__Tasks to complete__
#1 Reproduce part of the CycleGAN passage, beginning at the words "The aim of this" and stopping after "or object transfiguration.".
#2 According to the CycleGAN passage, what do supervised approaches like Pix2Pix need for every training example?
#3 Summarize the CycleGAN passage in two sentences.

__Provided passage__
□ □ □ □
The aim of this project is to implement the CycleGAN architecture from scratch and apply it to unpaired image translation. Rather than working with aligned domain pairs (as in Pix2Pix), CycleGAN learns the underlying relationship between two domains using only unpaired image collections. This makes it usable for tasks where paired data isn’t available, such as turning photographs into artwork, changing seasons, or object transfiguration.

The specific application here is photo-to-Ghibli-style translation: given a real photograph, the model learns to render it in the style of Studio Ghibli animated films.

Introduction

Image-to-image translation refers to converting images from one visual domain to another. For example, day-to-night, horse-to-zebra, or photo-to-painting. Supervised approaches like Pix2Pix (Isola et al., 2017) require aligned pairs of images, one from each domain, for every training example. This is a strong constraint: it means you need a photograph and its corresponding painting, a summer scene and the exact same winter scene, and so on.
□ □ □ □
__Given information__
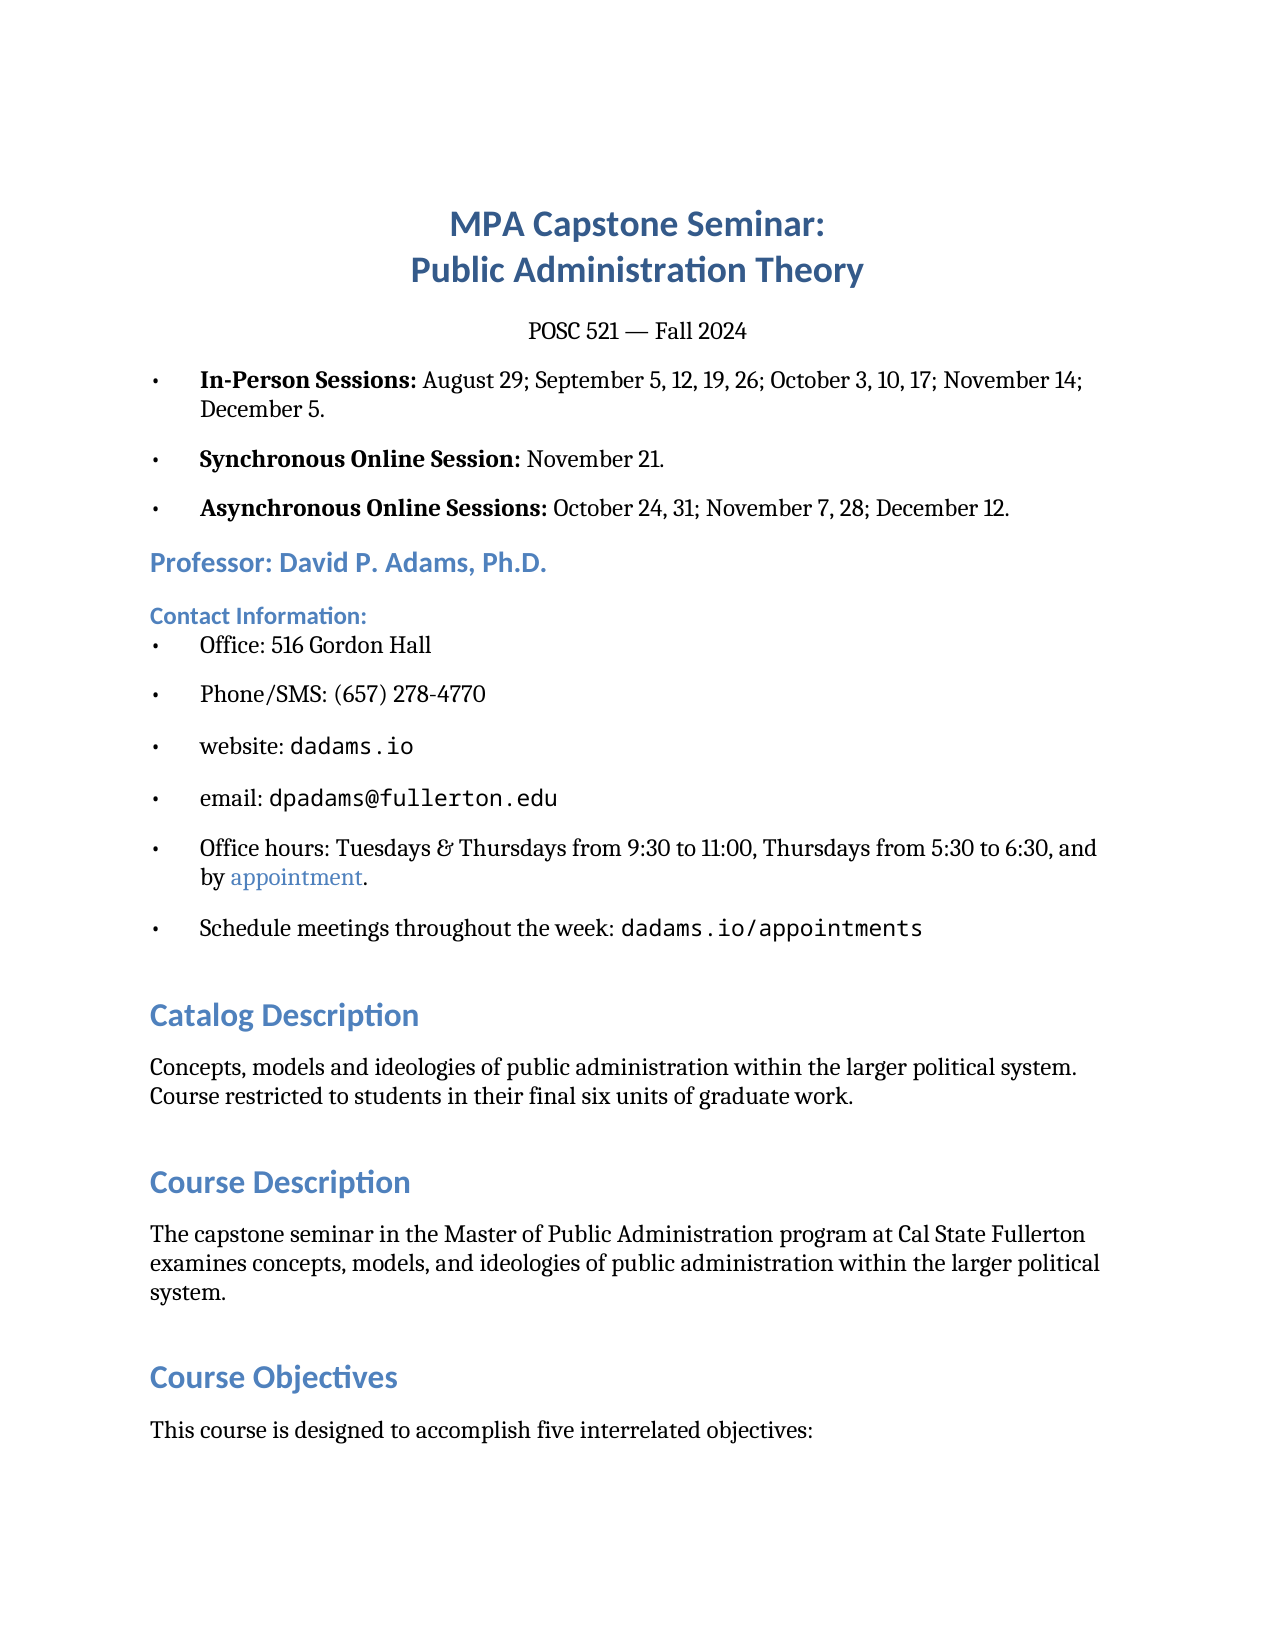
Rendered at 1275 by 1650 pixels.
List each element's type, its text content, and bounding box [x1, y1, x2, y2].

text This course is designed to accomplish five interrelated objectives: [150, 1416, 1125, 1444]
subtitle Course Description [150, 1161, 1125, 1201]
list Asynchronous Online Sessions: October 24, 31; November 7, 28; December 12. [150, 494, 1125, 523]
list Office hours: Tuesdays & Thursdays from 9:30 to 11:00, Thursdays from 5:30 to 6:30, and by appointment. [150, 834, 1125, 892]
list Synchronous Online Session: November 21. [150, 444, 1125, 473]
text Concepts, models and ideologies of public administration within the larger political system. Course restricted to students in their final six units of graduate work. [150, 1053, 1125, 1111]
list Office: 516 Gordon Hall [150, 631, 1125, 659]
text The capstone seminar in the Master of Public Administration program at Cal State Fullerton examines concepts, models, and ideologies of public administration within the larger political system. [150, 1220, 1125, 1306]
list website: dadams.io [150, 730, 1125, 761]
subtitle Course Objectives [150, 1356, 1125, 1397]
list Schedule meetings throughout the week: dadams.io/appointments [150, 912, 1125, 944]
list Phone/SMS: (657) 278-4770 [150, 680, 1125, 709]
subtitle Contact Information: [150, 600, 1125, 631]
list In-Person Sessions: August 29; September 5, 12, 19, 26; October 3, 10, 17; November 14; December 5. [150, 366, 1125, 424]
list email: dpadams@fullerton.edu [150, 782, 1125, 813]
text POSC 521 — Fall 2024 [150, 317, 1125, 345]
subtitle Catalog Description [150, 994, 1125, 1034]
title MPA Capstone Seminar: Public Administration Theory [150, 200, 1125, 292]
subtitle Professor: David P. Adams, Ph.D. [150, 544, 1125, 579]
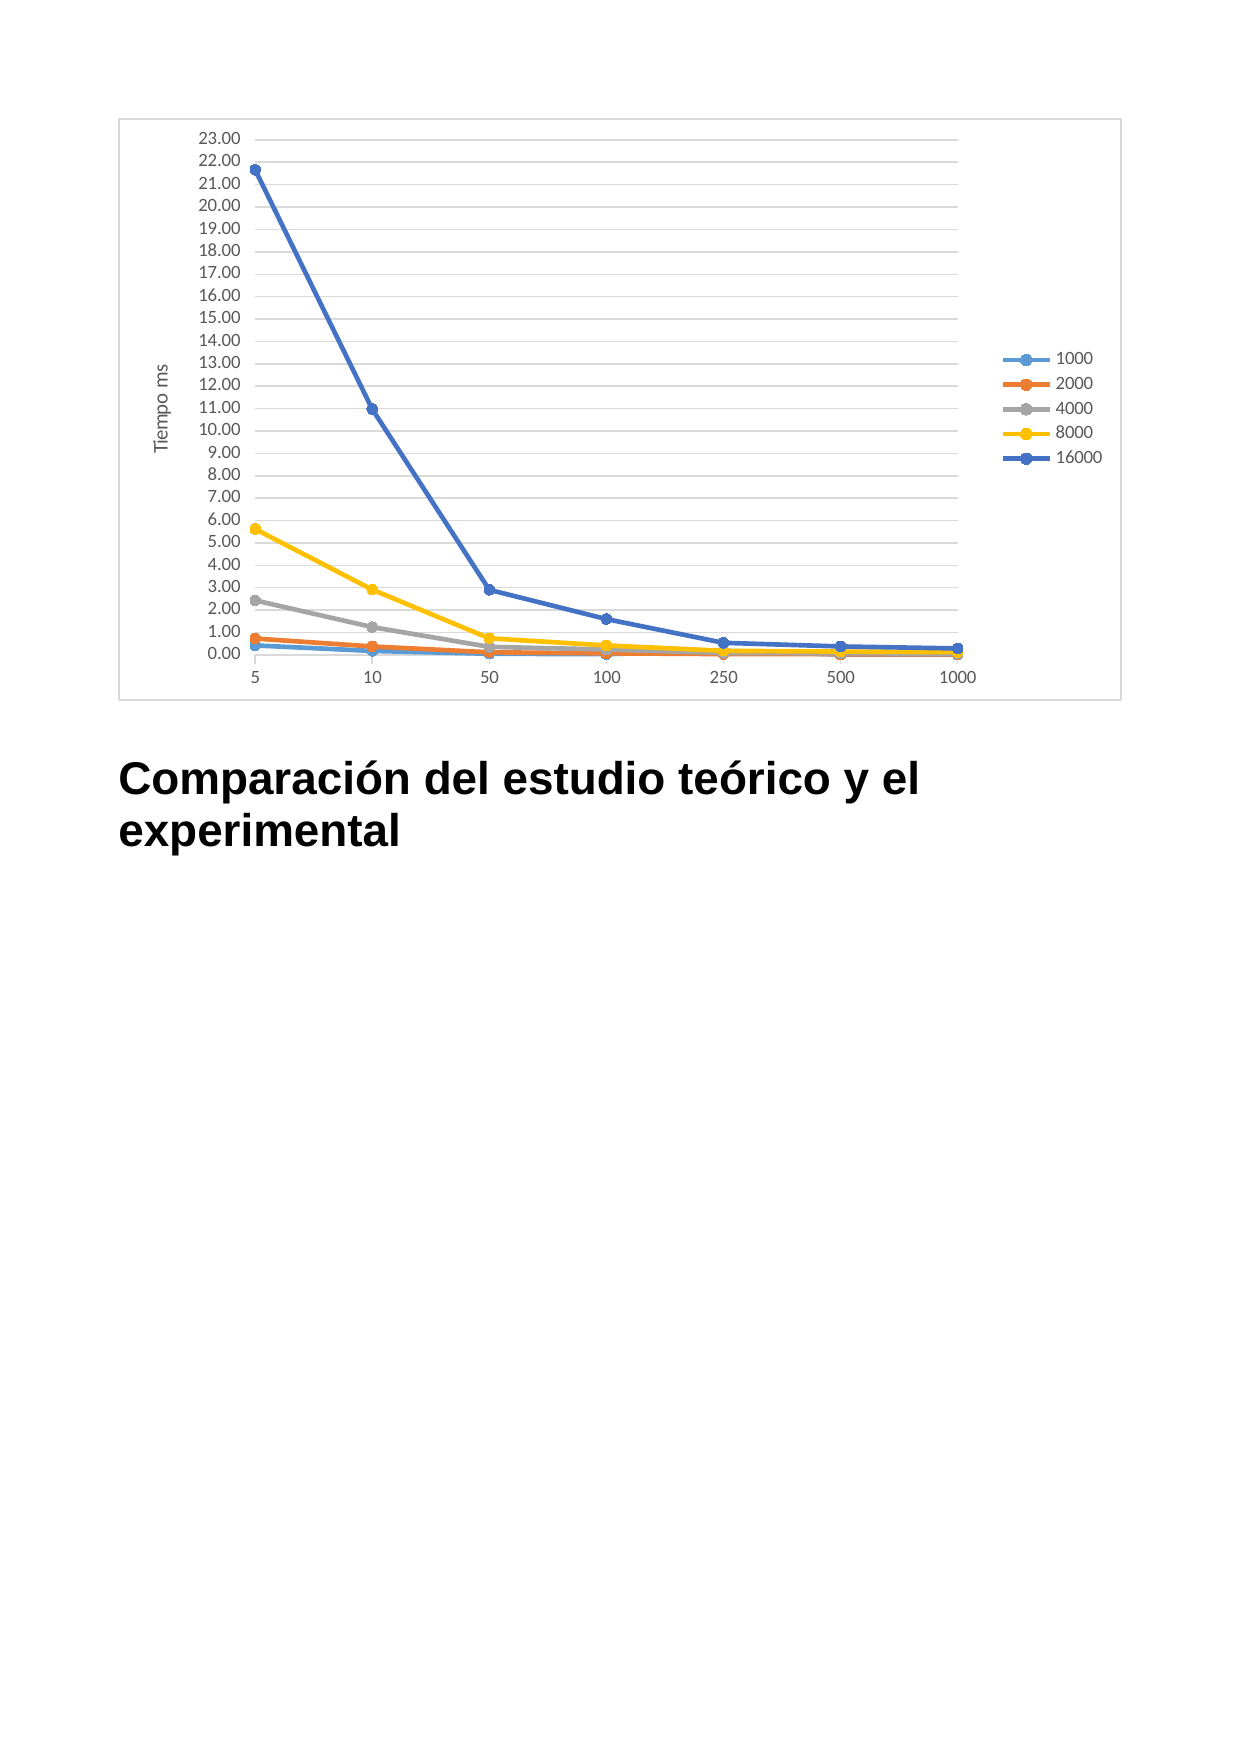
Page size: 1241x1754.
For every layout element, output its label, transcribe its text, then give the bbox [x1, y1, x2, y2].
□ □ □ □
__Answer list__
#1
The aim of this project is to implement the CycleGAN architecture from scratch and apply it to unpaired image translation. Rather than working with aligned domain pairs (as in Pix2Pix), CycleGAN learns the underlying relationship between two domains using only unpaired image collections. This makes it usable for tasks where paired data isn’t available, such as turning photographs into artwork, changing seasons, or object transfiguration.

#2 They need aligned pairs of images, one from each domain.

#3 The project implements CycleGAN from scratch for unpaired image translation, specifically turning real photographs into the style of Studio Ghibli films. Unlike supervised methods such as Pix2Pix, which require aligned image pairs from both domains, CycleGAN learns the relationship between domains from unpaired image collections.